(Do not) Trust in the world. Installation on the (un) happiness

In one of the standard psychological tests have a statement that reads: "people are indifferent and indifferent to what happens to you."

In the same test, aimed at the study of human adaptive capacity and its general psycho-emotional stability, yet a lot of different questions. But this seems to me particularly important, one of the central beliefs of man:

  • or it sounds like "can not trust anyone," I'm alone in this world,
  • or - on the contrary - "I am not alone. If something happens - will help me. "

What are the consequences of the first option?

A bit of theory.

The basic trust in the world - this concept was introduced by American psychologist and historian E. Erickson.
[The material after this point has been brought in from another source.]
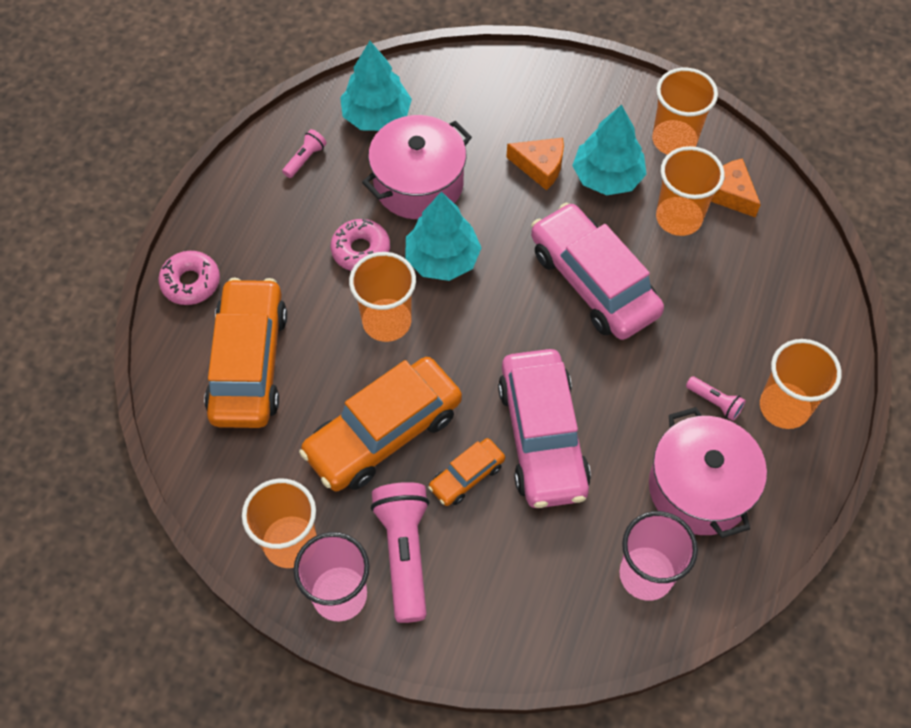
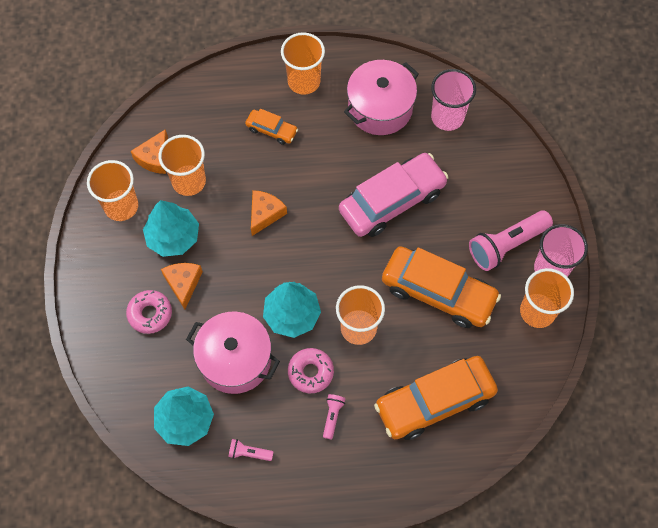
camera: 115 degrees left, 5 degrees up
pink donut [158,251,220,305] -> pink donut moved to [126,290,172,334]
orange car [428,438,505,506] -> orange car moved to [245,109,298,145]
pink car [531,203,664,340] -> orange cheese [251,190,287,236]
pink flashlight [686,376,746,421] -> pink flashlight moved to [323,394,346,439]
Basic trust is formed in the first few years of life (different researchers have different definitions of the duration of this period - from one year to 3), if there is no "failure" in contact with the mother and the child feels her love.

In the first few months of life, the child does not perceive themselves as "separate" from the mother, it is "fused" with it together. If in this period mother nearby and at the first sign of the child appears, takes the hand - the child has formed trust, which then spread to other people and the world at large. This trust has nothing to do with blind naivete or "pink glasses" - which is exactly sure sense of calm, anxiety and lack of confidence in the reliability of the surrounding area, in the solid ground under your feet, prop. If for various reasons, the deep unconscious trust is not formed - the child, and then, and an adult, it would be extremely difficult to form deep connections with other people, because the inside is always sitting worm of doubt: and if he will not leave me?

In addition, the internal built-in current events monitoring and evaluation of the indicator is always accompanied by a vague sense of danger coming from around the world (and in fact by their own faith in it), which also does not relax and be happy and forces to be always on the alert.

In our country, a whole generation of people, who is the most basic sense of trust simply could not be formed. They are not to blame as well as not guilty and their parents. Nor did our grandmothers and great-grandmothers of our opportunity to grow their children - our mothers and fathers, being next to them. Manger with 2 months - and on the job, what really nothing to the formation of attachment. Other realities. Fortunately, the situation has now changed.

Life with the unconscious or the conscious attitude of distrust of the world acquires different, but very similar verbal forms that reflect her:

  • "I have no one to help, I do not need anyone";
  • "Everyone is looking for only their own benefit";
  • "No one to trust - the most secure";
  • "Man to man - the wolf";
  • "only rely on themselves";
  • "The world is cruel";
  • "All people have to deal only himself."

The life of such installations is very savory. People who are around, keep away, because the inner sense recalls that it was not safe - can bring, throw, to offend, to bring, to deceive. Thus formed inner loneliness. External contacts are - but they are superficial and those who are close, one way or another made it clear: "But for this line - no, no!".

Partners of "not trust" people complain about feeling a certain wall between them, that they are not allowed close "as if" do not trust. And they come to a psychologist with requests that can not be revealed to other people, or that there is any relationship at all, or their loved ones really go - in general, personal life does not add up.

Analyze your relationship with the world.

Take a piece of paper and a pen and try, without analyzing, continue following few sentences:

  • Most people ...
  • People who engage in volunteering ...
  • If you're going to help others - ...
  • If I get in trouble ...
  • If you're going to trust the world, then ...
  • In difficult situations, I ...
  • The future seems to me ...
  • If all against me, then ...
  • No one to trust - ...
  • In relations with others the most important thing ...

Look at their answers. What is it - your world view? whether it suits you? If suddenly you are sure that nobody can be trusted and should always be prepared for a slap in the face of life or the people around them - helps you if this installation or if you are willing to put her question, to understand how and why it is so ..?

In fact, in life there is very little objective - continuous subjectivity, because everything is refracted on our attitudes, beliefs, attitudes and personal experience. Thus, it may be wise to adjust what does "our" world of sad and insecure? Improve their lives is never too late!

And now to the main point:

possible to restore basic trust in the world?

No. It is impossible to return the plant to the bone condition and sprout it again, observing all the rules.

Perhaps you are frustrated you say, "well, then why is that all?".

BUT!

Is it possible to learn how to open, do not be afraid to trust and get rid of the plants, all living Silencing emotions towards you and away from you?

Of course, yes!

And if you feel that is written in this article about you - you know what to change their own patterns of behavior is quite possible, but to live with the installation of happiness is much nicer!

And how great of this life changing!